About a month ago, The Villager asked a Parks Department spokesperson about the buttocks-broiling benches. It had not been a superhot day then, with temperatures only in the 80s — but again, people could be seen avoiding the sunny sections of the granite benches on that particular day, and a reporter had been unable to endure sitting on one of them for long. The reporter made the mistake of calling the benches “black.”

“The granite is gray, not black,” Philip Abramson said. “This has only been a problem during an extreme heat wave such as the one from last week.  As the new trees mature, the benches will be in shade and the temperatures will dramatically decrease. The newly planted eight Zelkova trees will become significant in size. They tend to grow large and wide. These trees will cast shade around the entire ring of the plaza area where we have granite seating and benches. The fountain will remain in the sun though.”

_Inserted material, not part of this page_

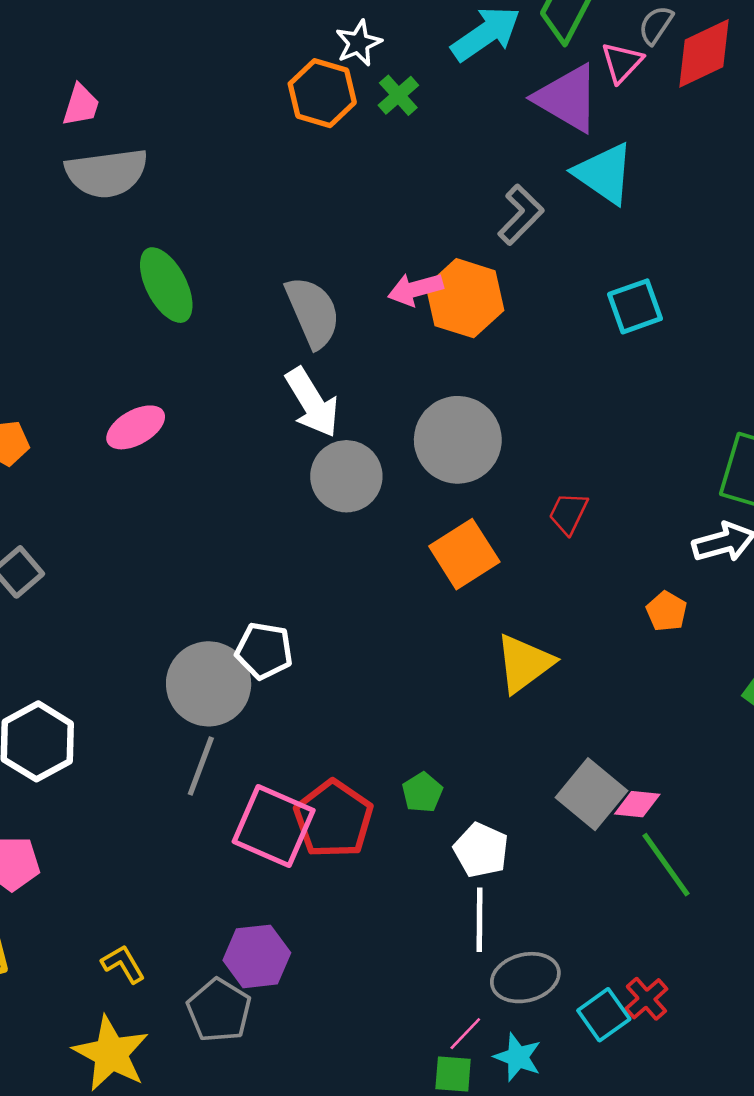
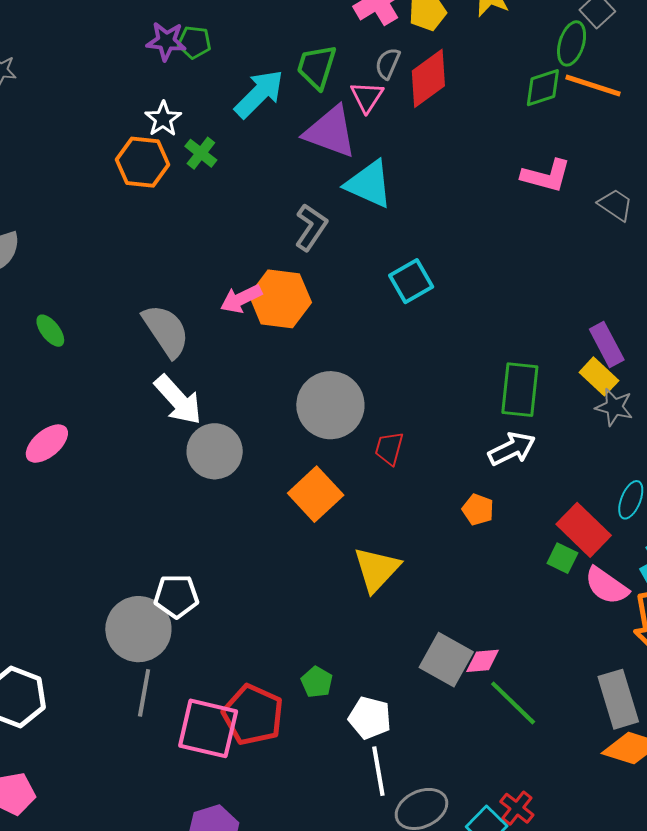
green ellipse: (166, 285) -> (50, 331), size x0.6
gray circle: (458, 440) -> (330, 405), moved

Well, those Zelkovas better grow fast, or there will be more cooking in Washington Square — of buns, and maybe eggs too.

The upside of the backside-braising benches can be felt, literally, in the fall, when the warming effect is welcome.

“You come out here on an October day, they’re nice in the fall — you get a little heat,” said Jim Dasbach, who works at Greenwich Village Animal Hospital on Hudson St.

Kyler James, a tarot card reader/psychic counselor known as “The Wizard of Washington Square,” is one of the few parkgoers who can bear being on the sun-blasted benches during the hottest part of the day. But it’s not because of his extraordinary psychic powers; he uses a trick.

“I’m sitting on my cape — instead of wearing it,” he noted when interviewed in the park on July 10. “And this is not even that hot outside today,” he added. “If it’s in the 90s — forget about it.”

Sharon Woolums, a fierce critic of the Washington Square Park renovation project, said she calls the granite slabs “the mausoleum benches,” and not only for their distinctive look.

“It’s fitting because it represents the death of the park,” she said.

As well as glute grillers, the benches are also cheek chillers, she noted.

“They’re not only hot as hell in the summer, but cold as ice in the winter. And there’s glue dripping down the sides, which is ugly as sin.”